Sunday, April 8, 2012

The Last Little Blue Envelope by Maureen Johnson

Ginny went on the trip of her life last summer, only to have it end abruptly and unfinished. You see, her favorite aunt, Aunt Peg, recently passed away, but not before setting up an adventure for Ginny around Europe that would be the ultimate coming-of-age.

In the prequel, 13 Little Blue Envelopes, (which boasts the ALA award for Best Books for Young Adults in 2006, along with many other noteworthy accomplishments) Ginny followed the directions of letters 1-12, finding love, adventure, danger, and most importantly, herself. Before she was able to end her trip properly, with the 13th letter, her backpack containing all of the envelopes was stolen from her and she had to return to her American life with her saga uncompleted.

The Last Little Blue Envelope, by Maureen Johnson, picks up with a mysterious stranger emailing Ginny that he has found the backpack and letters. He invites her to meet up with him so he can be sure the letters are given back to the proper owner.

With this, Ginny drops all of her responsibilities, including a college admittance essay with a fast approaching deadline, to fly back to London, and continue the adventure of her life. The last letter leads her to travels in Paris (France), Ghent (Belgium), and Dublin (Ireland) with some stops along the way. It also brings with it deceit, jealousy, criminal behavior, kissing, drinking, and many many stops for petrol and chips. It causes her to rethink who she is, her love life, her values, and her future.

This novel would appeal to a wide range of young women, from the preteen age to mid-twenties and beyond. With references to popular culture such as Hogwarts and historical landmarks such as Christ Church Cathedral, it has funny and educational moments. It is a good novel for those looking for adventure with the comfort of romance and a bit of mystery thrown in.

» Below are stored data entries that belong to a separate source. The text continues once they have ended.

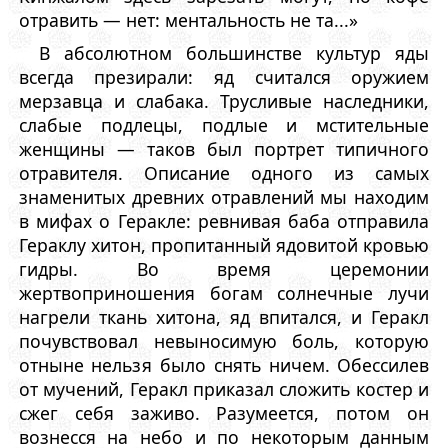
отравить — нет: ментальность не та...»
В абсолютном большинстве культур яды
всегда презирали: яд считался оружием
мерзавца и слабака. Трусливые наследники,
слабые подлецы, подлые и мстительные
женщины — таков был портрет типичного
отравителя. Описание одного из самых
знаменитых древних отравлений мы находим
в мифах о Геракле: ревнивая баба отправила
Гераклу хитон, пропитанный ядовитой кровью
гидры. Во время церемонии
жертвоприношения богам солнечные лучи
нагрели ткань хитона, яд впитался, и Геракл
почувствовал невыносимую боль, которую
отныне нельзя было снять ничем. Обессилев
от мучений, Геракл приказал сложить костер и
сжег себя заживо. Разумеется, потом он
вознесся на небо и по некоторым данным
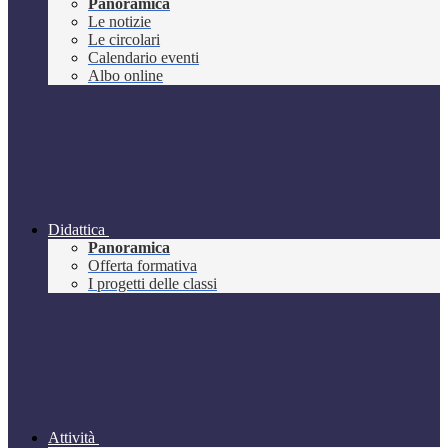
Panoramica
Le notizie
Le circolari
Calendario eventi
Albo online
Didattica
Panoramica
Offerta formativa
I progetti delle classi
Attività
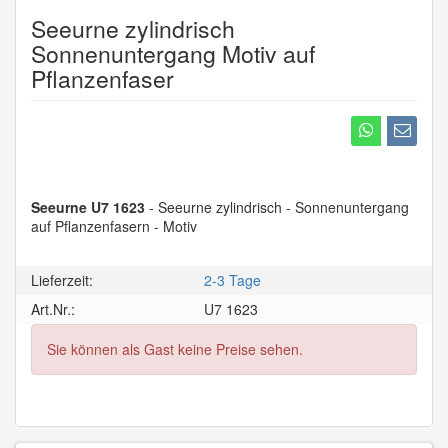
Seeurne zylindrisch
Sonnenuntergang Motiv auf
Pflanzenfaser
Seeurne U7 1623
- Seeurne zylindrisch - Sonnenuntergang
auf Pflanzenfasern - Motiv
Lieferzeit:
2-3 Tage
Art.Nr.:
U7 1623
Sie können als Gast keine Preise sehen.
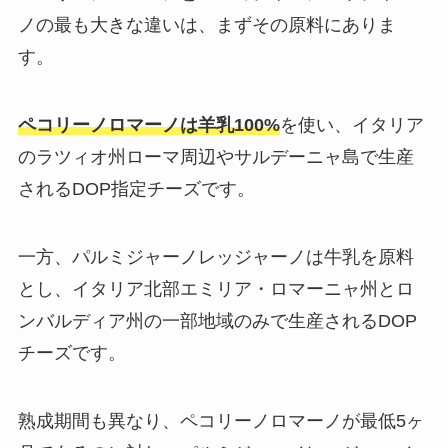
ノの最も大きな違いは、まずその原料にありま
す。
ペコリーノロマーノは羊乳100%
を使い、イタリア
のラツィオ州ローマ周辺やサルデーニャ島で生産
されるDOP指定チーズです。
一方、パルミジャーノレッジャーノは牛乳を原料
とし、イタリア北部エミリア・ロマーニャ州とロ
ンバルディア州の一部地域のみで生産されるDOP
チーズです。
熟成期間も異なり、ペコリーノロマーノが最低5ヶ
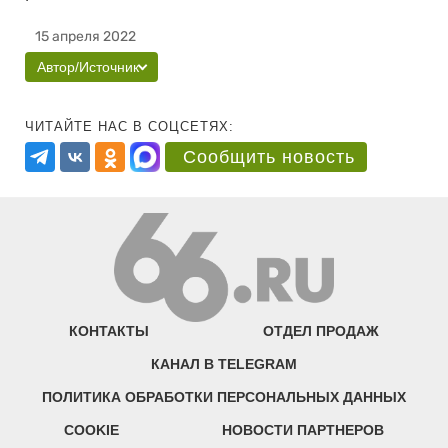
15 апреля 2022
Автор/Источник
ЧИТАЙТЕ НАС В СОЦСЕТЯХ:
Сообщить новость
КОНТАКТЫ
ОТДЕЛ ПРОДАЖ
КАНАЛ В TELEGRAM
ПОЛИТИКА ОБРАБОТКИ ПЕРСОНАЛЬНЫХ ДАННЫХ
COOKIE
НОВОСТИ ПАРТНЕРОВ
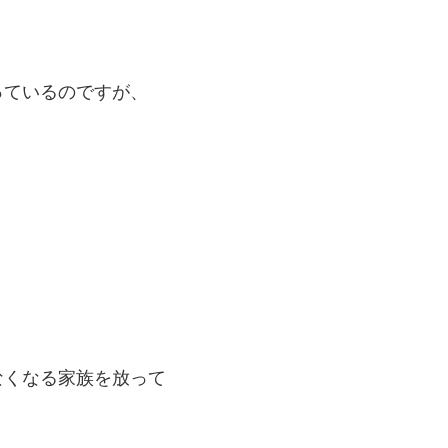
っているのですが、
なくなる家族を放って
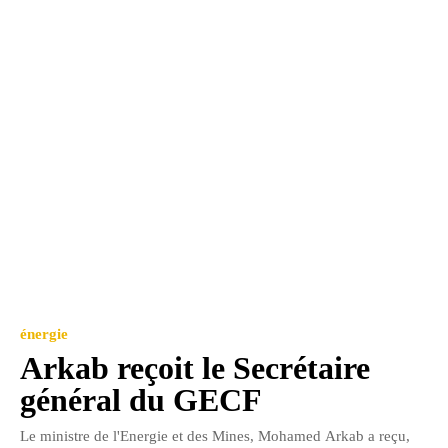
énergie
Arkab reçoit le Secrétaire
général du GECF
Le ministre de l'Energie et des Mines, Mohamed Arkab a reçu,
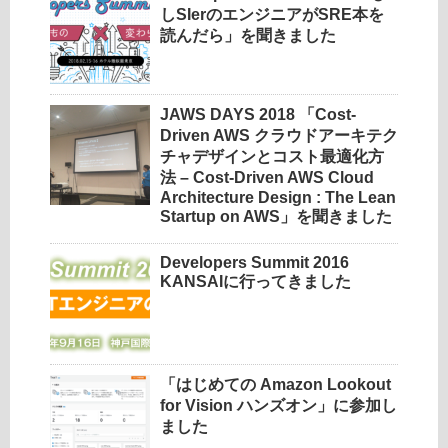
しSIerのエンジニアがSRE本を
読んだら」を聞きました
JAWS DAYS 2018 「Cost-
Driven AWS クラウドアーキテク
チャデザインとコスト最適化方
法 – Cost-Driven AWS Cloud
Architecture Design : The Lean
Startup on AWS」を聞きました
Developers Summit 2016
KANSAIに行ってきました
「はじめての Amazon Lookout
for Vision ハンズオン」に参加し
ました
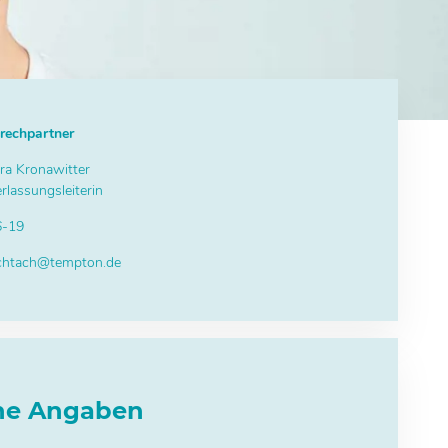
rechpartner
ra Kronawitter
rlassungsleiterin
6-19
chtach@tempton.de
che Angaben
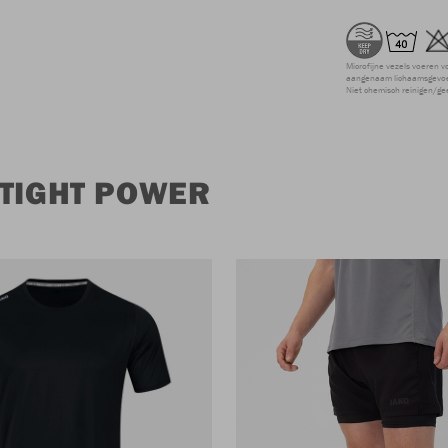
Microfijne vezels voeren v
aangenaam lichaamsgevoel
Niet chemisch reinigen/ge
 TIGHT POWER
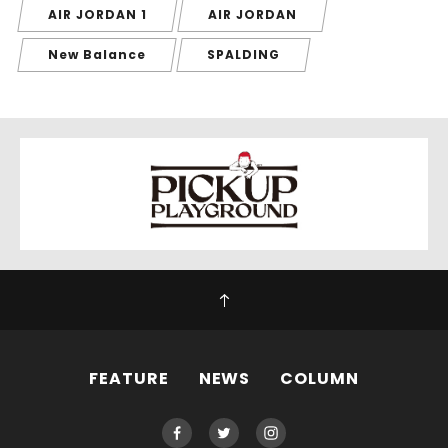
AIR JORDAN 1
AIR JORDAN
New Balance
SPALDING
FEATURE
NEWS
COLUMN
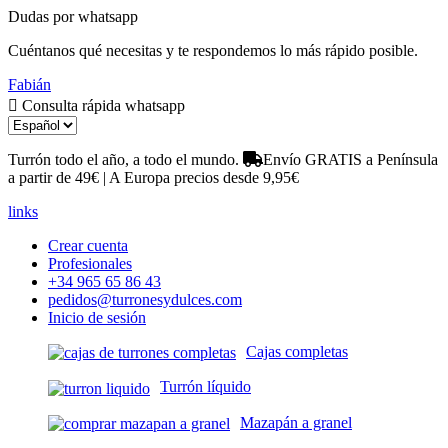
Dudas por whatsapp
Cuéntanos qué necesitas y te respondemos lo más rápido posible.
Fabián
Consulta rápida whatsapp
Turrón todo el año, a todo el mundo.
Envío GRATIS a Península
a partir de 49€ | A Europa precios desde 9,95€
links
Crear cuenta
Profesionales
+34 965 65 86 43
pedidos@turronesydulces.com
Inicio de sesión
Cajas completas
Turrón líquido
Mazapán a granel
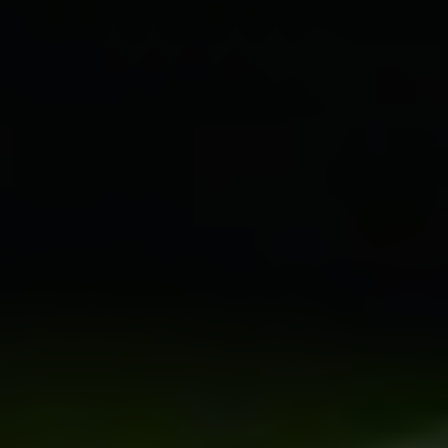
Shopping
Gossip
Experience
Win Win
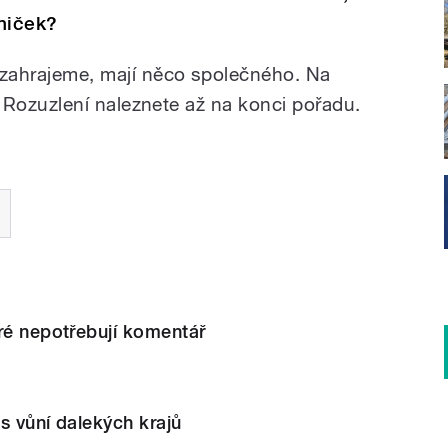
niček?
s zahrajeme, mají něco společného. Na
je. Rozuzlení naleznete až na konci pořadu.
ré nepotřebují komentář
s vůní dalekých krajů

It does a very nice job handling the grief Ginny has about the death of her aunt and the mixture of emotions surrounding her first romantic relationship. While I am sure there are males who would enjoy Ginny's wit and intelligence, it does seem a bit female-oriented with the exploration of romantic relationships and young woman / coming-of-age troubles. This novel may not be perfectly suited for use in classroom because of this, but it is definitely entertaining. I would recommend it to any girl I know who was looking for a read both challenging and interesting enough to not be the ordinary "fluff" for young girls.


Sarah Rau said...

I'll admit at first glance, the picture on the cover seems to look like any other typical girly teen book....or like the cover of a chick flick that my even contemplating watching would make my boyfriend run for the hills. After reading your review though, it sounds like this book isn't the usual cookie-cutter story! I totally agree with what you said--so many books geared toward female teen readers are all fluff with no substance (which honestly, I enjoy those too....ha). I enjoy even more though when I find a teen book geared towards girls that actually has a clever and witty plot that keeps my interest. This book seems to have just that and I love that the book has some added mystery to it, which I know would hold my attention. I'd be interested in hearing a review of the prequel as well...seems like that one sounds really good too. If I have some spare time, I'll take a look at them at my library!

Demitra said...

I have actually read both 13 Little Blue Envelopes and this one! Both books were excellent; if you haven't read the first one, I highly recommend it. Her escapades across Europe are fantastic. I especially liked the premise of how she had to follow the instructions left to her. The book was definitely different from the normal "fluff," as you put it. The premise was original and the text was engaging. I really found myself liking Ginny in both books and was a little sad when I finished this one and knew her story was over. Like you, I don't see that this would have a great place in the classroom, but in providing reader's advisory, I would recommend this one hands down.

amberK said...

Both this story and the prequel sound so interesting. I would love to travel the world, so reading a story like this seems so appealing. Plus, the references to society and today's culture sound great and they really include the reader into the story; I love when authors make references and I actually know what they are referring to. This novel sounds like it would appeal most to older girls, especially when it comes to discovering yourself. Overall, you really made me want to read this book because of your review!

Safa said...

I think that any teenage girl in high school wouold run towards this as first choice. I never got tired of girly books because I found them soooooooo interesting and each time I read another it was like a chapter of my life revealed. However, the guys on the other hand would be running in the total opposite direction for something that was much more relatble to their life. I remember reading the baby sitters club and Anne of Green Gables and etc, things that you pick up in high school are normally things you have relations to. I can't stress that enough in my posts!